**Extrait du texte**
──────────

John Neumeier, Sylvia 1) première articles d'une série consacré à ce chorégraphe sensible, imaginatif, poétique et humain, qui sait conter les histoires comme personne.
J’ai eu l’occasion, pendant mes presque trente-cinq années de spectatrice, plus ou moins assidue suivant les saisons, de voir quelques-unes des œuvres de John Neumeier.
Tout d’abord, Le songe d’une nuit d’été, en 1983, puis Vaslaw, œuvre sur Nijinsky qui ne m’a bizarrement laissé aucun souvenir alors que je me rappelle l’avoir beaucoup aimé.
Plus tard, j’ai découvert émerveillée Sylvia, que l’opéra de Paris a repris il y a quelques années. Je crois que de tous, c’est le ballet que je préfère.
Enfin, j'ai vu la Dame aux camélias il y a deux ans, mais malheureusement, pas avec la distribution pour laquelle j’avais pris des places, Ciaravola s’étant blessée.
Grâce à la vidéo, j’ai pu compléter cette modeste liste avec La Petite sirène, Nijinsky, Parsifal.
Quelques éléments biographiques
Il est étonnant que ce chorégraphe, d’origine américaine – il est né dans le Wisconsin -, se soit comme enraciné dans cette vieille Europe, et en même temps, c’est une évidence…
Tant de sensibilité, de goût du passé, de référence à des mythes ou des contes d’autrefois… L’Europe lui a offert le sol idéal où sa nature subtile, mélancolique, rêveuse, délicate et poétique a pu s’épanouir totalement.
Neumeier a d’abord été danseur : il a étudié au Royal ballet school de Londres, puis à Copenhague. Engagé par Cranko au ballet de Stuttgart, il a dû trouver en ce chorégraphe et ce maître de ballet une première influence terriblement nourricière. Cranko est un homme de cœur, d’émotion et de liberté. Et un merveilleux chorégraphe lyrique, mais non pas emphatique… Un passage éclair par Francfort avant de s’établir à Hambourg, où débute véritablement son travail passionné de chorégraphe.
Il a tout juste trente ans…
Va commencer un double travail de « réorganisateur » de cette troupe et de créateur, car outre les ballets, il crée aussi parfois lui-même costumes, décors et conçoit les lumières. Plus de 100 créations voient le jour. A presque 70 ans, il dirige toujours cette compagnie et continue régulièrement d’être invité le monde entier pour y transmettre ses œuvres.
Sylvia
Ma préférée est sans conteste Sylvia, dont je parlerai aujourd’hui.
Il est à noter que Sylvia a été créé pour l’opéra de Paris par Monique Loudière dans le rôle-titre en 1997.
Sylvia nous conte l’histoire de cette nymphe chasseresse qui se laisse émouvoir par l’amour, puis lui ferme sa porte. A la fin du ballet, nous sommes envahis par une profonde et indéfinissable mélancolie. Dans des décors et des costumes plus que sobres, ce ballet, profondément humain, touche la partie la plus vulnérable de nous même et aussi la plus secrète.

──────────

**Exercice écrit 1**
Répondez à ces questions d'après l'article sur John Neumeier.
(a) Dans quel État américain Neumeier est-il né ?
(b) Qui l'a engagé au ballet de Stuttgart ?
(c) Qui a créé le rôle-titre de Sylvia pour l'opéra de Paris, et en quelle année ?
**Exercice écrit 2**
Les affirmations suivantes sont-elles conformes à l'article sur John Neumeier ? Répondez par oui ou non et citez les mots du texte qui tranchent.
(a) La Dame aux camélias a été vue avec la distribution pour laquelle des places avaient été prises.
(b) Neumeier a étudié à la Royal Ballet School de Londres.
(c) Neumeier compte plus de cent créations.
**Exercice écrit 3**
Reprenez l'article sur John Neumeier et le ballet Sylvia là où il s'arrête, en poursuivant après sa dernière phrase.

──────────

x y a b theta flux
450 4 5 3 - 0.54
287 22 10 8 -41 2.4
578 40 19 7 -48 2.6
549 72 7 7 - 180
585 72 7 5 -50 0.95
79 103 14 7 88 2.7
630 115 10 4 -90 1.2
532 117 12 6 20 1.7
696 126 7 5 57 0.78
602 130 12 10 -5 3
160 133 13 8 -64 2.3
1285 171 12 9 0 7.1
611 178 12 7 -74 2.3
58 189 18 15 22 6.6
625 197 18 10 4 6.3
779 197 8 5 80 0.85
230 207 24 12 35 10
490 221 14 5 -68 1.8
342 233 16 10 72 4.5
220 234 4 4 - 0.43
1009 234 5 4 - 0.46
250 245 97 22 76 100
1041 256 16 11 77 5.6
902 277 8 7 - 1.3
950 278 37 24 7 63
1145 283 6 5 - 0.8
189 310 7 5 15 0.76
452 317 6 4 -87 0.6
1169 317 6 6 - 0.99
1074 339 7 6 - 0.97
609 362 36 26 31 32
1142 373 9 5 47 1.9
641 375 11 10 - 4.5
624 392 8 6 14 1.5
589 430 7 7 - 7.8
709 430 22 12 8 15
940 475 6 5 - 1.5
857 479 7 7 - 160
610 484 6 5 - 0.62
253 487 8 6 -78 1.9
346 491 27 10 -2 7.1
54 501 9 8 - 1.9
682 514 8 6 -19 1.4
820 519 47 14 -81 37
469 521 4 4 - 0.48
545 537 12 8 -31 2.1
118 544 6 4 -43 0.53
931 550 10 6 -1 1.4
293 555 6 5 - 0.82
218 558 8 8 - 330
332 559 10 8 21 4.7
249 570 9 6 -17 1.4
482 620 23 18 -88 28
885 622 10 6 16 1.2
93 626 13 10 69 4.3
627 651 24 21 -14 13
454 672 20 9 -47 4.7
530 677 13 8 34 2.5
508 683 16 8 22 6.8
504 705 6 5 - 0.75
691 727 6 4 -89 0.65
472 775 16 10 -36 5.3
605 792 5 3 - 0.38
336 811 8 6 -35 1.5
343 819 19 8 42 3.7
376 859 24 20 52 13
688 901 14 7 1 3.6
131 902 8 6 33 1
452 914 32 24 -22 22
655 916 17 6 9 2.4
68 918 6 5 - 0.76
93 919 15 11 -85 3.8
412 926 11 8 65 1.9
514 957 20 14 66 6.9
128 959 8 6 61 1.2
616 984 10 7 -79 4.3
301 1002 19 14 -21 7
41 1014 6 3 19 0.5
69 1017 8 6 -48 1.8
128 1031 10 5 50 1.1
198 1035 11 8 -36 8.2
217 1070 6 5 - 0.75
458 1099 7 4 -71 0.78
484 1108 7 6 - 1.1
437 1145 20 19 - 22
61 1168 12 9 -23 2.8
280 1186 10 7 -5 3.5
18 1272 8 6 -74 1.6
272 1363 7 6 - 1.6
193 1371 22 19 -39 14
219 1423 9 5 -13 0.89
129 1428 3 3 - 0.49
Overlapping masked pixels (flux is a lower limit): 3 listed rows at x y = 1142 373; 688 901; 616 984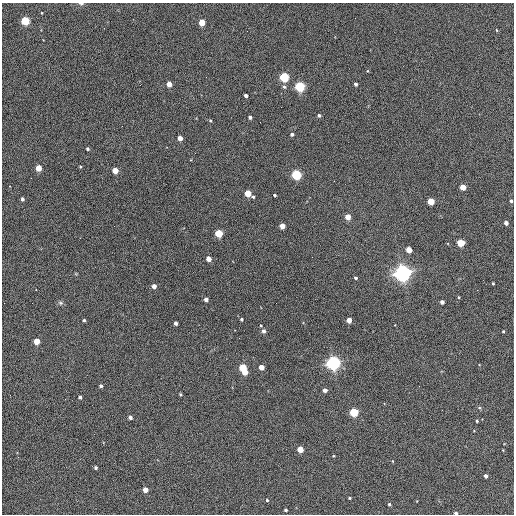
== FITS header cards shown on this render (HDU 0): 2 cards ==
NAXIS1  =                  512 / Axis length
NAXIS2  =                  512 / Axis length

──────────

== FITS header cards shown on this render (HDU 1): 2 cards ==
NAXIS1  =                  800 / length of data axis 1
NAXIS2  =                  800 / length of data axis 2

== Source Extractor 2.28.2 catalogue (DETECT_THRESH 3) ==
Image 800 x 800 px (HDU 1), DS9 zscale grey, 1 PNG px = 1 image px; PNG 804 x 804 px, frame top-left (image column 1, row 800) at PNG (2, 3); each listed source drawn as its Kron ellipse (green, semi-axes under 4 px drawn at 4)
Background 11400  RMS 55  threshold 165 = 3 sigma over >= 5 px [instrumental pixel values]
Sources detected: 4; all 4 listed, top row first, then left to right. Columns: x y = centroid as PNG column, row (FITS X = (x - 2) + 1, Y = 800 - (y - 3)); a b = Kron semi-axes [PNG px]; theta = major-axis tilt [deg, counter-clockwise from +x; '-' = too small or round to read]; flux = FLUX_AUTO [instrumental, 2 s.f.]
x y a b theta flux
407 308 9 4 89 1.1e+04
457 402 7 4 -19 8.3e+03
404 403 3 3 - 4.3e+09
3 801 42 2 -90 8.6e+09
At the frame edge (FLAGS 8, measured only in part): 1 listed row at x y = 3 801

──────────

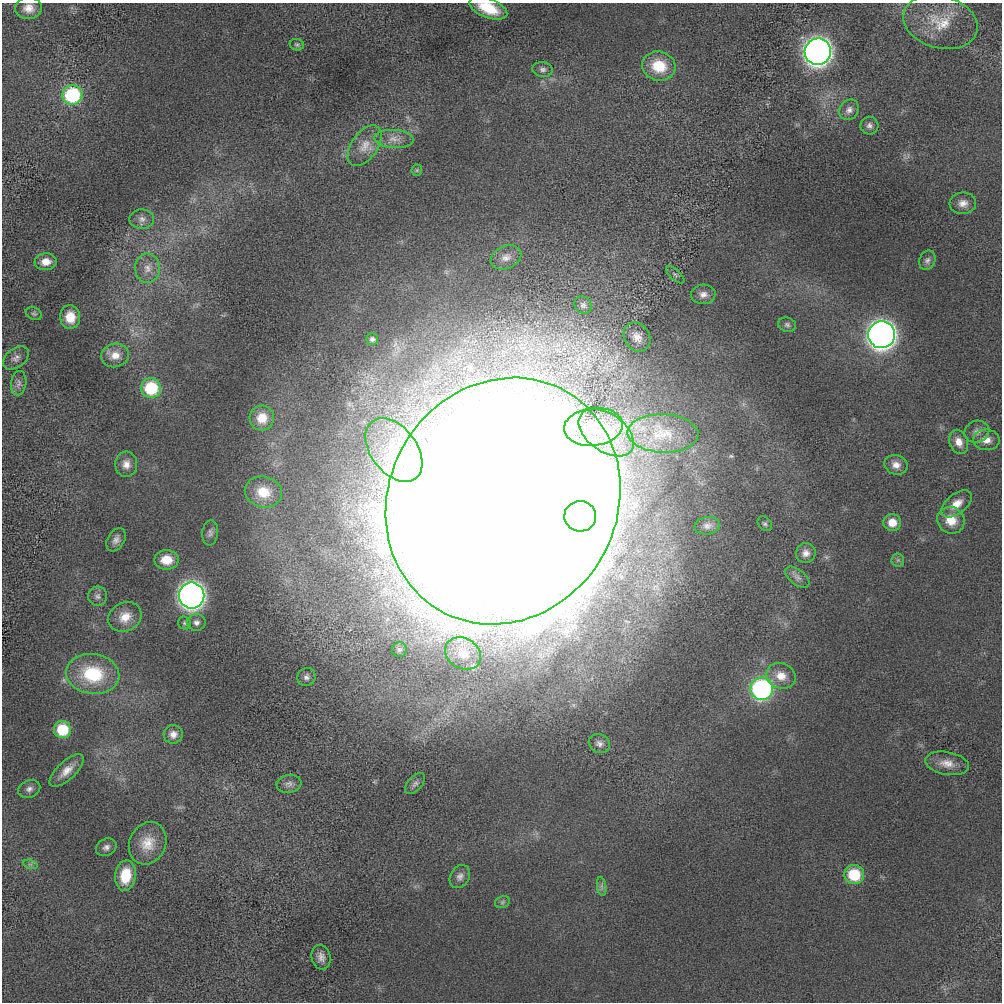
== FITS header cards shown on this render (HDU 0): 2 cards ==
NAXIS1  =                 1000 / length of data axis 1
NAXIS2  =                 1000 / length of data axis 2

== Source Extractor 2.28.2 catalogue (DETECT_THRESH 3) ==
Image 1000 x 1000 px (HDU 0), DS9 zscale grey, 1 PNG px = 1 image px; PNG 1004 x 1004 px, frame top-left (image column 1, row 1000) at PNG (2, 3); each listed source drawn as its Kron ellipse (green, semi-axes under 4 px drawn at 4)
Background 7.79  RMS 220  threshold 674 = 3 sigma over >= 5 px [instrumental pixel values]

──────────

**Réponse 1**
(a) Dans le Wisconsin.
(b) Cranko.
(c) Monique Loudière, en 1997.

**Réponse 2**
(a) Non : « mais malheureusement, pas avec la distribution pour laquelle j’avais pris des places »
(b) Oui : « il a étudié au Royal ballet school de Londres »
(c) Oui : « Plus de 100 créations voient le jour. »

**Réponse 3**
Sylvia qui refusera d’aimer d’Aminta et le reverra bien des années plus tard, dans la forêt où l’hiver a chassé les êtres du passé, et où les rires de l’été ne sont plus que de pâles échos fantomatiques, est l’une des nymphes de Diane chasseresse, qui elle aussi, a son histoire d’amour secrète : elle aime le bel Endymion qui dort pour toujours.
Un magicien :
A peine s'est-on assis que Endymion le bel endormi autrefois aimé de Diane se meut sur l'avant scène, yeux fermés, alors que l'orchestre n'est pas installé et que la lumière est allumée permettant aux gens de prendre place. Puis la lumière s'éteint ; et des flèches fusent de la salle vers la scène : les Chasseresses, sur appel de cors joyeux et étincelants, investissent un peu la salle avant que le rideau se lève.
Une porte s'ouvre dans le fond de la scène.
Là apparait Amour les yeux bandés, un arc à la main, accompagné par des petits êtres facétieux en salopettes qui m'ont rappelé le Puck du Songe d'une nuit d'été; ils sont très drôles, bondissants, pleins d'insouciance et prennent en photo Amour!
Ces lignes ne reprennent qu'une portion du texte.